Look at the prophecy of Hosea, and what is there said of all Israel in the name of Ephraim. Read the seventh chapter. The Prophet is reproving the sins of the princes, and the great men of Israel. “All their kings are fallen.” The flame of civil discord has spread, and dried up the sources of legitimate authority among them. An anarchy of eleven years, after the death of Jeroboam II., has terminated in the assassination of Zachariah and his successors Shallum and Pekahiah. “And yet there is none among them that calleth unto Me,” saith the Lord.
And then, he denounces judgment against the people in the mass, for their hypocrisy and unfaithfulness. Whereas, by God’s institution, they were a peculiar people,—witnesses for God, and separate from the world, “they have mixed themselves among the people,”—that is, among the idolaters of the land,—they are “as a cake not turned,” as a cake baked only on one side; serving God by halves, halting between two masters; worshipping God a little, and worshipping idols a little, and worshipping nothing much. And so, as a consequence, what must have followed, did follow. The Syrians, in the time of Jehoahaz, reduced them to great straits. They had but fifty horsemen and ten chariots, and ten thousand footmen. [5] They were “made like the dust by threshing.” Shortly after, in the days of Menahem, they became tributaries to Pul, king of Assyria. [6] And at length they were carried away captive bodily by Shalmaneser.
Now, all this has a forcible application to a spiritual state of things, and sets forth the condition of the Church in the world, as at other times, so especially at this time in which we live.

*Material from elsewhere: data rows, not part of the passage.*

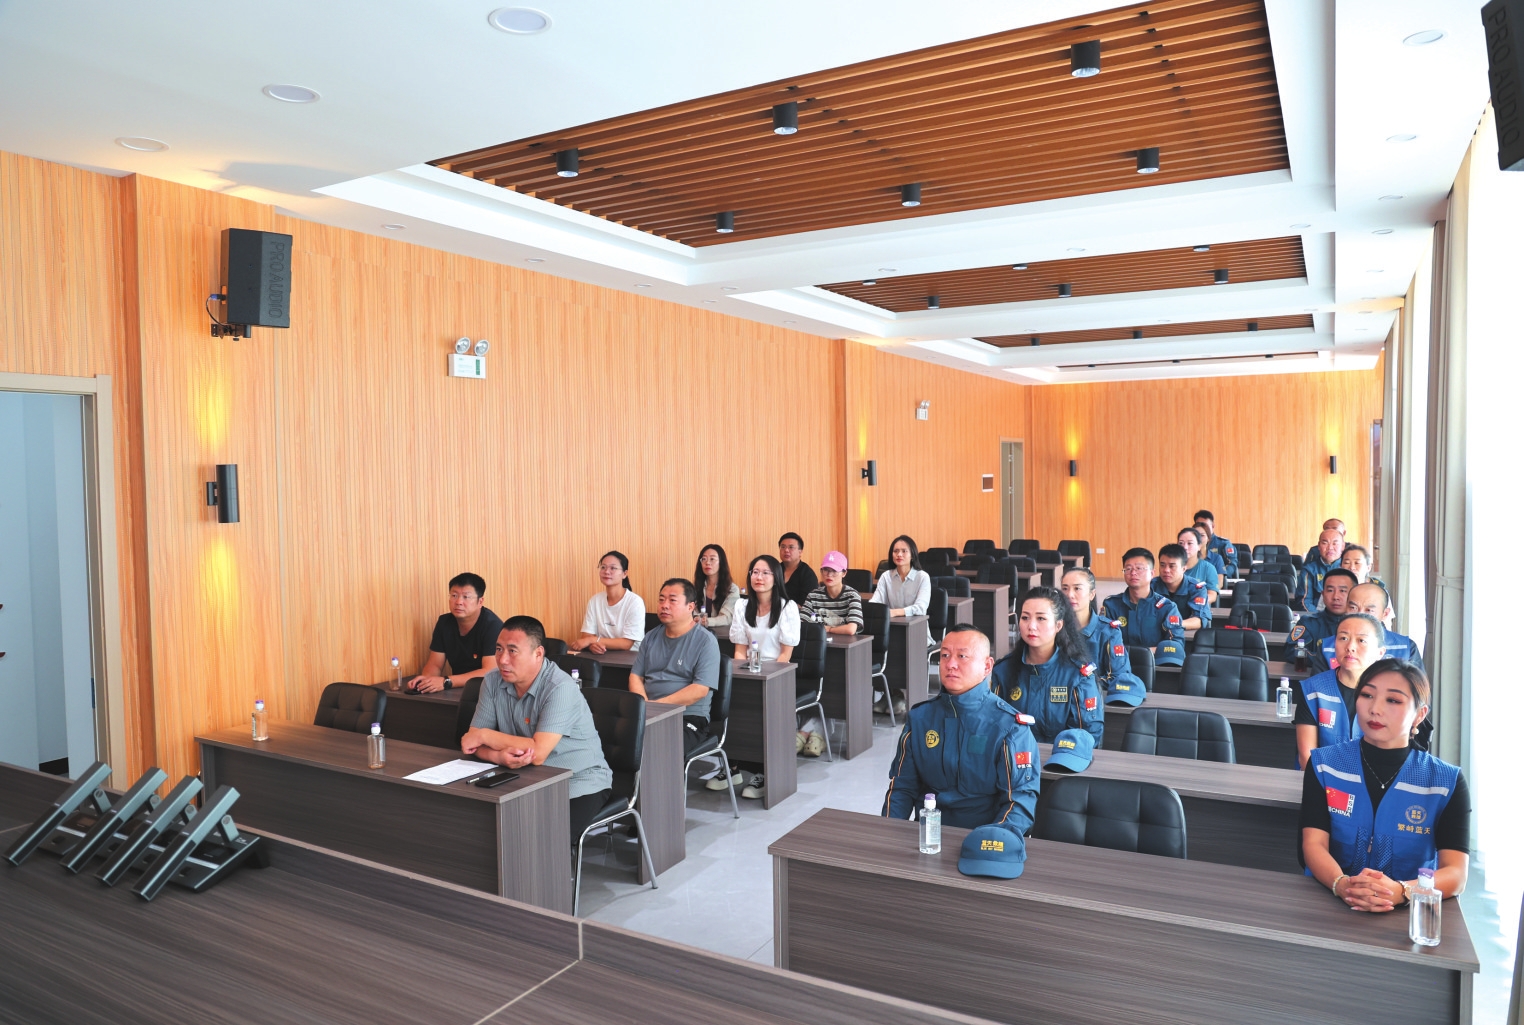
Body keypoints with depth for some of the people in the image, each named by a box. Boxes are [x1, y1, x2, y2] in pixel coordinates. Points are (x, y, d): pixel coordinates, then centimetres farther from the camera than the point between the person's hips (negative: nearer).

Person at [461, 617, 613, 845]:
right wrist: (500, 757, -25)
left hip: (579, 782, -6)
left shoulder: (560, 688, -23)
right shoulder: (493, 681, -4)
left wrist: (485, 735, -18)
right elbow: (472, 741, -3)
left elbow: (538, 753, -29)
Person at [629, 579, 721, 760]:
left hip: (688, 717, -5)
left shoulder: (705, 641, -2)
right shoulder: (651, 638, 18)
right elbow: (636, 676, 15)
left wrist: (657, 704, -14)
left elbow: (700, 689, -11)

Ephraim is the witness of God—testifying God’s Truth,—bearing God’s commission—appointed in the world to win and attract the people,—to draw them upward, far above worldly measures of things to the divine measure of things—to the things which shall be in the eternal Future, and to the fixed and unchangeable will of God, on which that eternal Future stands. But “Ephraim hath mixed himself” with the people,—he has “learned their inventions,”—he has adapted his witness to their demands,—he has lowered his standard of God’s appointment to the people’s standard of human construction. So that God’s teaching and man’s teaching have become confused and indifferently accepted, and they who have fallen into grave errors of faith are in no sense differently esteemed from those who have maintained the truth as revealed by God, and as witnessed by the Church in every land, in every age, by every tongue.
And so, the spiritual Ephraim, who was set up for a witness to the truth, has become “a cake not turned,” a half-equipped soldier in the fight, with but half a heart to his Master’s service.

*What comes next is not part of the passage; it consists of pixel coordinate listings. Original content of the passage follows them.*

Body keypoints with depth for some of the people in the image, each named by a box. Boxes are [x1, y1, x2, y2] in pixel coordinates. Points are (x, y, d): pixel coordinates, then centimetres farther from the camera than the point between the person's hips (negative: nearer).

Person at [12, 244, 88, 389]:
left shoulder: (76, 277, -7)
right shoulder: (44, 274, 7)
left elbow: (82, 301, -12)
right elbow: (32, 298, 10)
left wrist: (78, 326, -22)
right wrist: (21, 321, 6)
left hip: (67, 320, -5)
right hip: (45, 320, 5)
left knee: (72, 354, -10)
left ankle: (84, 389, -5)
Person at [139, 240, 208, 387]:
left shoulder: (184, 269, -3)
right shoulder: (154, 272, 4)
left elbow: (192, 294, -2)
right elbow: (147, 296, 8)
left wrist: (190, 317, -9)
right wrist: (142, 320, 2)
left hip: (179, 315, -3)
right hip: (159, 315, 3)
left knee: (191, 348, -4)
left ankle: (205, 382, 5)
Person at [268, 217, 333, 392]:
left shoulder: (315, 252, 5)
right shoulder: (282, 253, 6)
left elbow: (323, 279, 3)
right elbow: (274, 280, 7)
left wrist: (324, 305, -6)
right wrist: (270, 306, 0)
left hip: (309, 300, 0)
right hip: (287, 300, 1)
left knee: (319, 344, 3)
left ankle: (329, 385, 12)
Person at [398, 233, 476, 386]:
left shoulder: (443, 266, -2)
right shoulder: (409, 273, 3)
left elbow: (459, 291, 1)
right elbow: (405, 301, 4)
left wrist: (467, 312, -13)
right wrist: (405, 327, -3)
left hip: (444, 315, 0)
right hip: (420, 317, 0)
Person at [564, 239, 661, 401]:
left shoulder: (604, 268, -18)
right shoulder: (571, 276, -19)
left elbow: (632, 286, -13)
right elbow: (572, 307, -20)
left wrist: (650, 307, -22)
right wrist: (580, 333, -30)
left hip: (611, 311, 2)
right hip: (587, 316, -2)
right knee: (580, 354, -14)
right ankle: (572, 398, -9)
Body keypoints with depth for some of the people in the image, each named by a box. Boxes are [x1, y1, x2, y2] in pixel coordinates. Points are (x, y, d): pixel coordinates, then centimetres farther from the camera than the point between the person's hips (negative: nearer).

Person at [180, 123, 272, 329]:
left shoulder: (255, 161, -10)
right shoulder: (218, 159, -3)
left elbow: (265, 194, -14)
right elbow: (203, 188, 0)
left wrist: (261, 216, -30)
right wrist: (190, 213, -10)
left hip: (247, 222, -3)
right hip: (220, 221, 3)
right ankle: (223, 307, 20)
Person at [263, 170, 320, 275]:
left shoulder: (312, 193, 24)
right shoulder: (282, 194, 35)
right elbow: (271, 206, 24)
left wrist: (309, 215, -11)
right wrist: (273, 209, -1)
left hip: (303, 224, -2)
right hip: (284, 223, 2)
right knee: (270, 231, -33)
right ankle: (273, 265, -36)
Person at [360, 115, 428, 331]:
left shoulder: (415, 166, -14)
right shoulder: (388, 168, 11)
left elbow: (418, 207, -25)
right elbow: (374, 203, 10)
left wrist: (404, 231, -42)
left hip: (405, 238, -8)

What is the occasion which now presses? While many of us are praising God in grateful love for His unspeakable mercy in vouchsafing us His Truth—His determinate and fixed Truth—in which alone souls are saved—His Truth, as divinely committed to the Church “the pillar and ground of the Truth,”—and handed down from age to age in every land,—His Truth as mercifully retained and maintained in the Prayer Book of the Church of England,—set forth with categorical precision in the three Creeds of universal Christendom, and expanded and applied in the offices of Holy Baptism and the Communion of the Body and Blood of Christ—while we are keeping solemn festival to the Glory of God, and the power of His Truth, the “religious world” is exciting itself with vexing hopes and fears about the decennial Census which the State is about to take of the religious condition of the country.

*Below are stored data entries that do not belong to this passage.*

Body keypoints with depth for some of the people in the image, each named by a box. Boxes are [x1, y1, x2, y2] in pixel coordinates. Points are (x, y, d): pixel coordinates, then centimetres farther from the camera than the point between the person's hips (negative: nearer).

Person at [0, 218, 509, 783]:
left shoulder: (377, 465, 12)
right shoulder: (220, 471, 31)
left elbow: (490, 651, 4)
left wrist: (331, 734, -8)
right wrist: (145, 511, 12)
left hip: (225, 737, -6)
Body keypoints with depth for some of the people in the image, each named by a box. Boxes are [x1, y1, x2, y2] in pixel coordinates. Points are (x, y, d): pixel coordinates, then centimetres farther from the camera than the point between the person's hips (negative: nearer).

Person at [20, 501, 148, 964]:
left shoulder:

I do not believe that this question excites churchmen, or that they care, except as a matter of political justice, what becomes of it. For themselves they know what they are, and where they stand, and in Whom they trust. And they are “ready always to give an answer to every man that asketh them a reason of the hope that is in them.” With no “uncertain sound,” or doubting heart, but with plainness and boldness, as Christian men and women, “standing fast in one spirit, with one mind striving together for the faith of the Gospel, and nothing terrified by their adversaries.” [8]
But it is a question full of importance, because of the evidence which it draws out of the condition of men’s minds among whom we live, and because of the lesson which that evidence reads to ourselves.
I do not enter upon the question whether it is right or wrong for the state to ask people about their religion. My own conviction is that, under the distracting circumstances of religion in this country, it would be better and wiser for the state to abstain. And yet in common sense the state may as well demand information as to my religious profession, as in respect of my age or worldly calling. But the question having been raised, what is this evidence which it has brought to light, and which I say is so grave in its results? There is a vehement, almost a passionate resistance of the proposition, that men should give an account of their faith.
It is true that Jesus Christ, the very Saviour and Redeemer of our souls, has said, “Whosoever shall confess Me before men, him will I confess also before My Father which is in heaven; and whosoever shall deny Me before men, him will I also deny before My Father which is in heaven.” [9a] But people on all sides are saying, “not so—not before men,—religion is a private and secret matter between God and me.”